- **Exercise directions**: Considering every line below, count those with the word "lines" and give only the result.

** Supplied information follows **

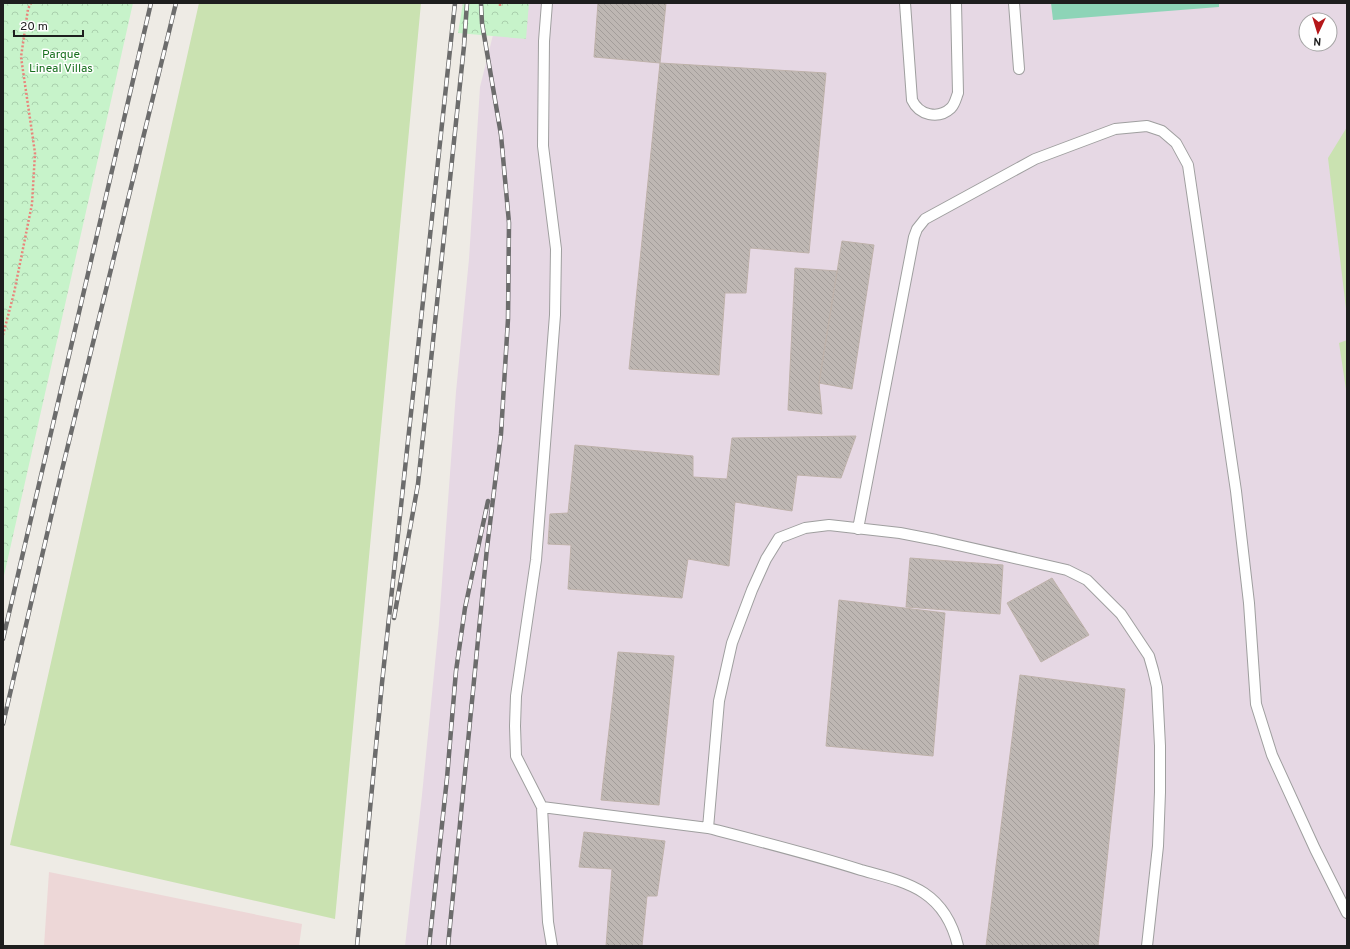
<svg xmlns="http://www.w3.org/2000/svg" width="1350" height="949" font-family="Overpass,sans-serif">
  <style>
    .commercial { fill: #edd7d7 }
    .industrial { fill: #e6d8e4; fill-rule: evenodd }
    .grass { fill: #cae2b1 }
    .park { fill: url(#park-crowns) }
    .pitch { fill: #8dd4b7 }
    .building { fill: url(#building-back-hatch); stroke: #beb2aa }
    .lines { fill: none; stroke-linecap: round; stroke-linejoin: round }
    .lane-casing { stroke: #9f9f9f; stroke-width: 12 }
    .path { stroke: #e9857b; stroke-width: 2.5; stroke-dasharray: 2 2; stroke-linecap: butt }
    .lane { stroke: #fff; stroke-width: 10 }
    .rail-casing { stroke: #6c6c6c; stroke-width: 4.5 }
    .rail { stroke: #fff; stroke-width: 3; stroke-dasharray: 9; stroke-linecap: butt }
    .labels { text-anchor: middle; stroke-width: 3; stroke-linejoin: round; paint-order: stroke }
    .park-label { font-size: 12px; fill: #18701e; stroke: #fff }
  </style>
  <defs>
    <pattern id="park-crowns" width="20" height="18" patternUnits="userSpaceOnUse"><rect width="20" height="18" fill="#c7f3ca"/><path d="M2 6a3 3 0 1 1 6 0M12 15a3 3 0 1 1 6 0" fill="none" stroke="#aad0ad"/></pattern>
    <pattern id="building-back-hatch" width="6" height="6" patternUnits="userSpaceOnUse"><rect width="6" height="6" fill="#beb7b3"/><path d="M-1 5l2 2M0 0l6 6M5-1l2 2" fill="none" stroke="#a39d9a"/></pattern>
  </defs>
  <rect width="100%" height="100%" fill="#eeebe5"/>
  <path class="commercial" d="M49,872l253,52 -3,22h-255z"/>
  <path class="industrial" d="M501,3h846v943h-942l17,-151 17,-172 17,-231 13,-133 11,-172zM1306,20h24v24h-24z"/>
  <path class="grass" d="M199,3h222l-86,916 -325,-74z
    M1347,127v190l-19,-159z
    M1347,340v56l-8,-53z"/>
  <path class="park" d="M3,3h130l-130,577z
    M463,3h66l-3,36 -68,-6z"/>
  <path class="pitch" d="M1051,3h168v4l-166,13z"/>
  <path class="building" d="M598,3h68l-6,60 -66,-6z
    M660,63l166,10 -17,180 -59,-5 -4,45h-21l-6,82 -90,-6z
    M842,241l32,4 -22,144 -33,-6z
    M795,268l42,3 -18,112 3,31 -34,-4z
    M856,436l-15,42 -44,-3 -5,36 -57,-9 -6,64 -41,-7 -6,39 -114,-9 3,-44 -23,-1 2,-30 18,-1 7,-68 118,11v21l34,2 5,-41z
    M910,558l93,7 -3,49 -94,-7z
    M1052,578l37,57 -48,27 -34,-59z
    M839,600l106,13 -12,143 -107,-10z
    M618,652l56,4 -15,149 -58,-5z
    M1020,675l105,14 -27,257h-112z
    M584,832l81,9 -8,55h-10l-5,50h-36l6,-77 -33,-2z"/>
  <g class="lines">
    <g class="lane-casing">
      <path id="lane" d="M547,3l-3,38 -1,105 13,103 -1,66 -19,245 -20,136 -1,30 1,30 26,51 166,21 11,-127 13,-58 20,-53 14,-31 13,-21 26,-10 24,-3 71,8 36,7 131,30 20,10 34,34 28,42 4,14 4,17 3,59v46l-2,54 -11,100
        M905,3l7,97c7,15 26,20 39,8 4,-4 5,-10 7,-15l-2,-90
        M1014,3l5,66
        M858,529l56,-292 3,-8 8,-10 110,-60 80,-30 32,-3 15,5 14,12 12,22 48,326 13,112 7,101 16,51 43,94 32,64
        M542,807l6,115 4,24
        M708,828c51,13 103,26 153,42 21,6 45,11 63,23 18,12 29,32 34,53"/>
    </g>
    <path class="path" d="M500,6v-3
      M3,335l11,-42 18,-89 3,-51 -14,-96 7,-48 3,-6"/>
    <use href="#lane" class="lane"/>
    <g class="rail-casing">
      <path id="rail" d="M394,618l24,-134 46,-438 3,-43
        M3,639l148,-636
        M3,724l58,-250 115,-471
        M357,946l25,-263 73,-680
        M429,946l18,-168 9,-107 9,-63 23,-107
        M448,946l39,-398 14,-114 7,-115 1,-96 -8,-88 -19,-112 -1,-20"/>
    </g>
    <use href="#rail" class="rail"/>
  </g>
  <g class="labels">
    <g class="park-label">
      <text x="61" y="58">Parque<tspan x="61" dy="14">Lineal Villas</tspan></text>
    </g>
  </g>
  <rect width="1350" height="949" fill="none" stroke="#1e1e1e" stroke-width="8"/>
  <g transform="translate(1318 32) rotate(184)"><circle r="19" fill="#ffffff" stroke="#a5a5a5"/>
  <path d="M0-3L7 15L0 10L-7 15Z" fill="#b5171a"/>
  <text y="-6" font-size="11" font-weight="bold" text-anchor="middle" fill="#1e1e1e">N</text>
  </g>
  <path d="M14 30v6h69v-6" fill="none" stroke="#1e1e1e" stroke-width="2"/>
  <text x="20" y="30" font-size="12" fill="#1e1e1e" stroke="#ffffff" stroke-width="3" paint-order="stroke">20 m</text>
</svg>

** End of Supplied information **

- **Solution below**: 2